Mario Miranda has spoken of two branches of cartoons, ‘social’ which he favours, and ‘political’ which he shies away from because of the restraints he must work under. There is however, at least one other ‘branch’ of his art which offers scope to the wildest fancies of its practitioners - animal cartoons.

As a child he is known to have howled when a pet dog of his died. In those days of grace and space, there were even a couple of deer in his house. He himself has kept pets wherever he had a house: dogs, cats, roosters, a squirrel or two; four turtles used to crawl all over his flat in Bombay, and visitors had to be wary not to tread on them; and yes, a pig!

Dogs seem to be so much in his subconscious that they have a tendency to steal into his ‘social’ cartoons almost without his knowledge, just to lend tone to them, as it were. These are mostly of the stray dog variety and of some indeterminate breed, but they seem full of their own importance too and perfectly capable of looking after themselves in a scrap.

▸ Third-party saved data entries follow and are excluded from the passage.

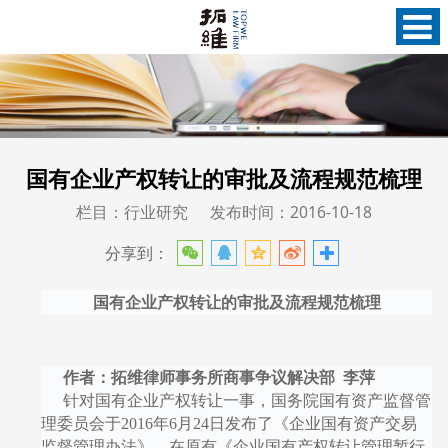
国有企业产权转让的审批及流程规范梳理
栏目：行业研究
发布时间：2016-10-18
分享到：
国有企业产权转让的审批及流程规范梳理
作者：拓维律师事务所商事争议解决部
李萍
针对国有企业产权转让一事，国务院国有资产监督管
理委员会于
2016
年
6
月
24
日发布了《企业国有资产交易
监督管理办法》，在原有《企业国有产权转让管理暂行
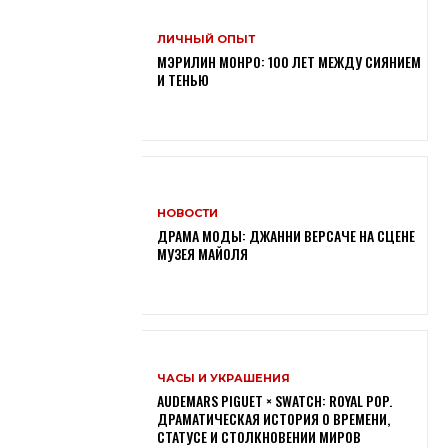
ЛИЧНЫЙ ОПЫТ
МЭРИЛИН МОНРО: 100 ЛЕТ МЕЖДУ СИЯНИЕМ
И ТЕНЬЮ
НОВОСТИ
ДРАМА МОДЫ: ДЖАННИ ВЕРСАЧЕ НА СЦЕНЕ
МУЗЕЯ МАЙОЛЯ
ЧАСЫ И УКРАШЕНИЯ
AUDEMARS PIGUET × SWATCH: ROYAL POP.
ДРАМАТИЧЕСКАЯ ИСТОРИЯ О ВРЕМЕНИ,
СТАТУСЕ И СТОЛКНОВЕНИИ МИРОВ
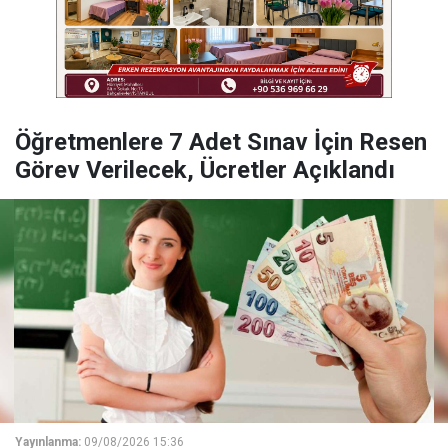
Öğretmenlere 7 Adet Sınav İçin Resen
Görev Verilecek, Ücretler Açıklandı
Yayınlanma:
09/08/2026 15:36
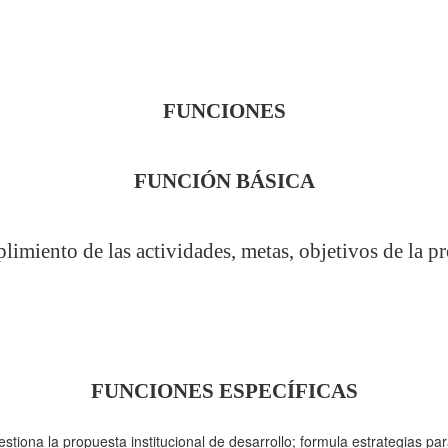
FUNCIONES
FUNCIÓN
BÁSICA
limiento de las actividades, metas, objetivos de la p
FUNCIONES ESPECÍFICAS
 gestiona la propuesta institucional de desarrollo; formula estrategias pa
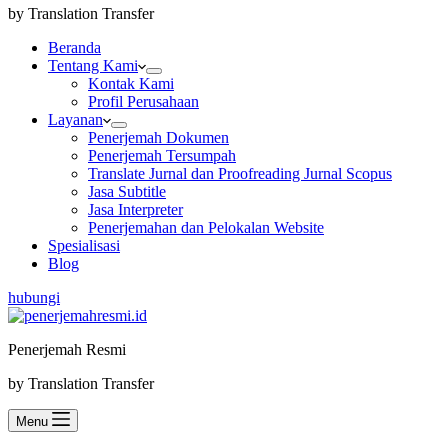
by Translation Transfer
Beranda
Tentang Kami
Kontak Kami
Profil Perusahaan
Layanan
Penerjemah Dokumen
Penerjemah Tersumpah
Translate Jurnal dan Proofreading Jurnal Scopus
Jasa Subtitle
Jasa Interpreter
Penerjemahan dan Pelokalan Website
Spesialisasi
Blog
hubungi
Penerjemah Resmi
by Translation Transfer
Menu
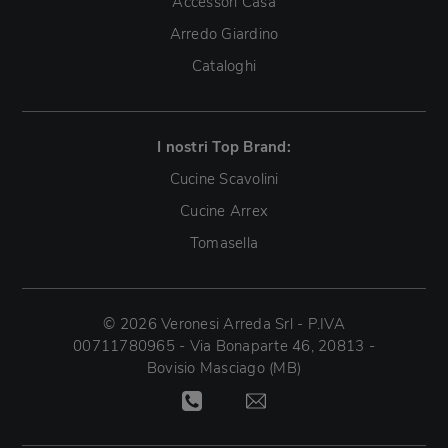
Accessori Casa
Arredo Giardino
Cataloghi
I nostri Top Brand:
Cucine Scavolini
Cucine Arrex
Tomasella
© 2026 Veronesi Arreda Srl - P.IVA
00711780965 - Via Bonaparte 46, 20813 -
Bovisio Masciago (MB)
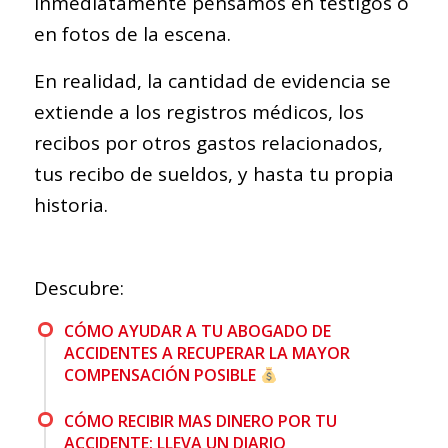
inmediatamente pensamos en testigos o
en fotos de la escena.
En realidad, la cantidad de evidencia se
extiende a los registros médicos, los
recibos por otros gastos relacionados,
tus recibo de sueldos, y hasta tu propia
historia.
Descubre:
CÓMO AYUDAR A TU ABOGADO DE
ACCIDENTES A RECUPERAR LA MAYOR
COMPENSACIÓN POSIBLE
CÓMO RECIBIR MAS DINERO POR TU
ACCIDENTE: LLEVA UN DIARIO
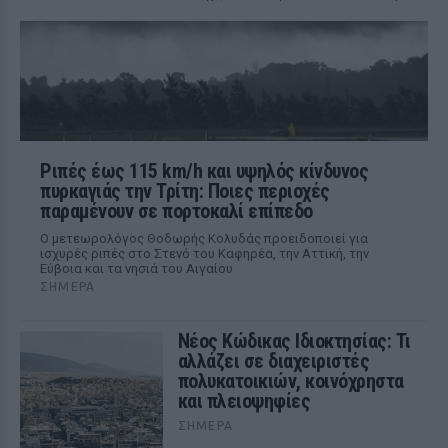
Ριπές έως 115 km/h και υψηλός κίνδυνος
πυρκαγιάς την Τρίτη: Ποιες περιοχές
παραμένουν σε πορτοκαλί επίπεδο
Ο μετεωρολόγος Θοδωρής Κολυδάς προειδοποιεί για
ισχυρές ριπές στο Στενό του Καφηρέα, την Αττική, την
Εύβοια και τα νησιά του Αιγαίου
ΣΉΜΕΡΑ
Νέος Κώδικας Ιδιοκτησίας: Τι
αλλάζει σε διαχειριστές
πολυκατοικιών, κοινόχρηστα
και πλειοψηφίες
ΣΉΜΕΡΑ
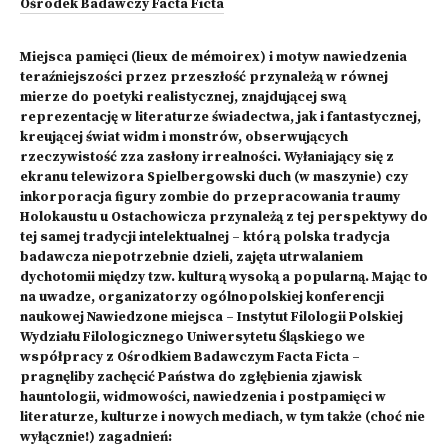
Ośrodek Badawczy Facta Ficta
Miejsca pamięci (lieux de mémoirex) i motyw nawiedzenia
teraźniejszości przez przeszłość przynależą w równej
mierze do poetyki realistycznej, znajdującej swą
reprezentację w literaturze świadectwa, jak i fantastycznej,
kreującej świat widm i monstrów, obserwujących
rzeczywistość zza zasłony irrealności. Wyłaniający się z
ekranu telewizora Spielbergowski duch (w maszynie) czy
inkorporacja figury zombie do przepracowania traumy
Holokaustu u Ostachowicza przynależą z tej perspektywy do
tej samej tradycji intelektualnej – którą polska tradycja
badawcza niepotrzebnie dzieli, zajęta utrwalaniem
dychotomii między tzw. kulturą wysoką a popularną. Mając to
na uwadze, organizatorzy ogólnopolskiej konferencji
naukowej Nawiedzone miejsca – Instytut Filologii Polskiej
Wydziału Filologicznego Uniwersytetu Śląskiego we
współpracy z Ośrodkiem Badawczym Facta Ficta –
pragnęliby zachęcić Państwa do zgłębienia zjawisk
hauntologii, widmowości, nawiedzenia i postpamięci w
literaturze, kulturze i nowych mediach, w tym także (choć nie
wyłącznie!) zagadnień:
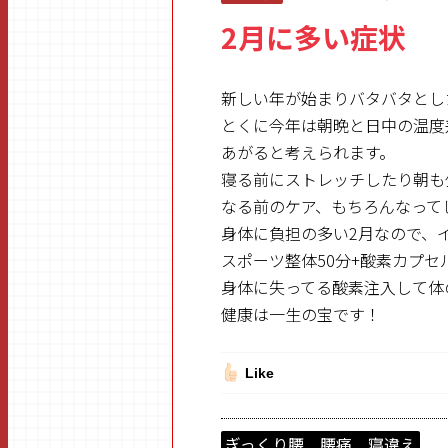
2月に多い症状
新しい年が始まりバタバタとし
とくに今年は朝晩と日中の温度
あがると考えられます。
寝る前にストレッチしたり朝も
なる前のケア、もちろんなって
身体に負担の多い2月なので、
スポーツ整体50分+酸素カプセルが
身体に失ってる酸素注入して体
健康は一生の宝です！
Like
ぎっくり腰 腰痛 寝違え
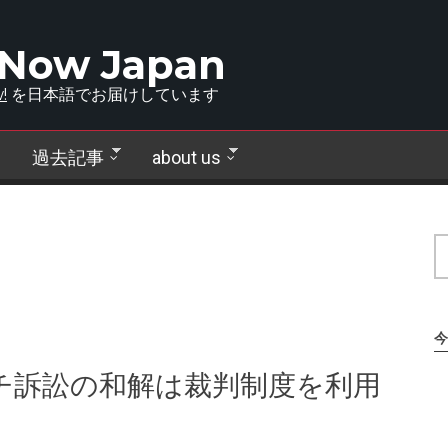
 Now Japan
!
を日本語でお届けしています
過去記事
about us
今
サーチ訴訟の和解は裁判制度を利用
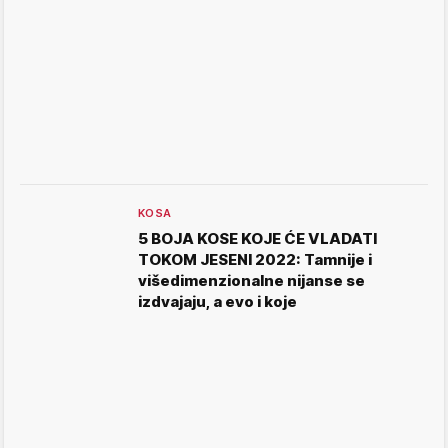
KOSA
5 BOJA KOSE KOJE ĆE VLADATI
TOKOM JESENI 2022: Tamnije i
višedimenzionalne nijanse se
izdvajaju, a evo i koje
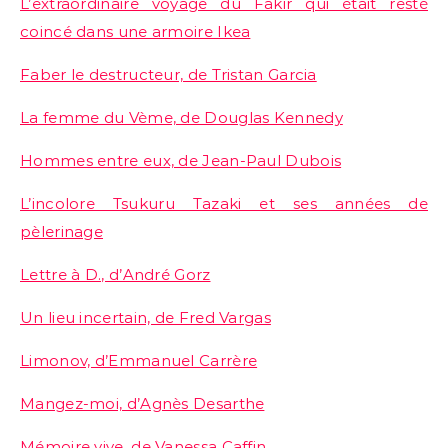
L’extraordinaire voyage du Fakir qui était resté
coincé dans une armoire Ikea
Faber le destructeur, de Tristan Garcia
La femme du Vème, de Douglas Kennedy
Hommes entre eux, de Jean-Paul Dubois
L’incolore Tsukuru Tazaki et ses années de
pèlerinage
Lettre à D., d’André Gorz
Un lieu incertain, de Fred Vargas
Limonov, d’Emmanuel Carrère
Mangez-moi, d’Agnès Desarthe
Mémoire vive, de Vanessa Caffin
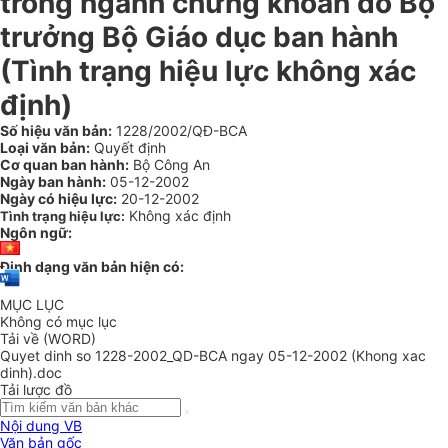
trong ngành chứng khoán do Bộ
trưởng Bộ Giáo dục ban hành
(Tình trạng hiệu lực không xác
định)
Số hiệu văn bản:
1228/2002/QĐ-BCA
Loại văn bản:
Quyết định
Cơ quan ban hành:
Bộ Công An
Ngày ban hành:
05-12-2002
Ngày có hiệu lực:
20-12-2002
Không xác định
Tình trạng hiệu lực:
Ngôn ngữ:
Định dạng văn bản hiện có:
MỤC LỤC
Không có mục lục
Tải về (WORD)
Quyet dinh so 1228-2002_QD-BCA ngay 05-12-2002 (Khong xac
dinh).doc
Tải lược đồ
Nội dung VB
Văn bản gốc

Mario often tells the story of one of his own dogs, Tommy, passing judgment on one of his drawings on which he had lavished a good deal of care. He had drawn the picture while the paper was still wet and had leaned it against the wall of his study to dry. That was when Tommy walked to the picture, solemnly raised his leg and formally anointed it. Was it a gesture of profound disgust or unbounded admiration? Who can say? Perhaps students of canine psychology have the answer.